When a journalist walked into Abia State Governor Alex Otti’s monthly media chat in Umuahia on Friday and asked a reasonable question, he could not have expected what followed.
Instead of an answer, he received a public dressing-down, one that revealed far more about the governor’s discomfort with scrutiny than about any supposed lack of preparation by the press.
EDITOR’S PICKS
Chika Nwabueze, a journalist with the BON media group, had asked Otti to provide concrete, quantifiable evidence, beyond visible road projects, showing how his policies since May 2023 had improved the economic conditions and living standards of Abia residents. It was a fair, professionally framed question. What came next was not.
WATCH as Governor Alex Otti Clashes with Journalist Over “Measurable Impact” at February Media Chat with Abia people.
The journalist; “Your administration has received praise for visible infrastructure projects and reforms, but critics say that measurable impact, transparency… pic.twitter.com/BEP43V93b3
— CHUKS 🍥 (@ChuksEricE) February 28, 2026
The question was not the problem
Otti’s response was telling. Rather than cite any figures — unemployment rates, poverty indices, household income data, or health outcomes — the governor turned the question back on the journalist, suggesting that as a resident of Abia, Nwabueze ought to have gathered such data himself.
“You are the one that will provide data,” Otti said.
This is a curious inversion of accountability. A governor who has been in office for nearly three years, overseeing a state budget and a team of civil servants, ought to have socio-economic data at his fingertips. The fact that he did not produce any and instead accused the journalist of being “irresponsible” and “stupid” raises a question the governor may not have intended: does the data exist at all?
Visible projects are not the same as measurable impact
Otti pointed to improved roads, functional health centres, public transport, and elements of free education as evidence that residents should be able to “feel” the change. These are not nothing. Infrastructure improvements matter. But they are inputs, not outcomes.
What Nwabueze was asking for and what serious governance demands is evidence of impact: Are people earning more? Is child mortality falling? Are more children completing school? Are businesses registering and growing?
A repaired road is a means to an end, not the end itself. Any government that cannot or will not answer those follow-up questions is not yet governing by results.
The danger of a governor who cannot be questioned
The most troubling aspect of this exchange was not the governor’s inability to produce data. It was his contempt for the very act of being asked. Otti described his media chat as a “serious” platform not intended to “massage opposition” as if a question about governance outcomes were an act of political hostility rather than a basic journalistic duty.
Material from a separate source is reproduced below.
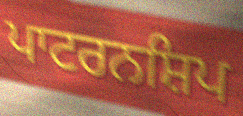
ਪਾਟਰਨਸ਼ਿਪ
Media engagements exist precisely so that the public, through its press, can hold power to account. A governor who publicly humiliates journalists for asking hard questions sends a chilling message: challenge me at your peril. That posture does not belong in a democracy, regardless of how many roads have been built.
FURTHER READING
Otti may well have genuine achievements to show for his time in office. But on Friday in Umuahia, he chose defensiveness over data, and condescension over clarity. That was his mistake and it was entirely his own.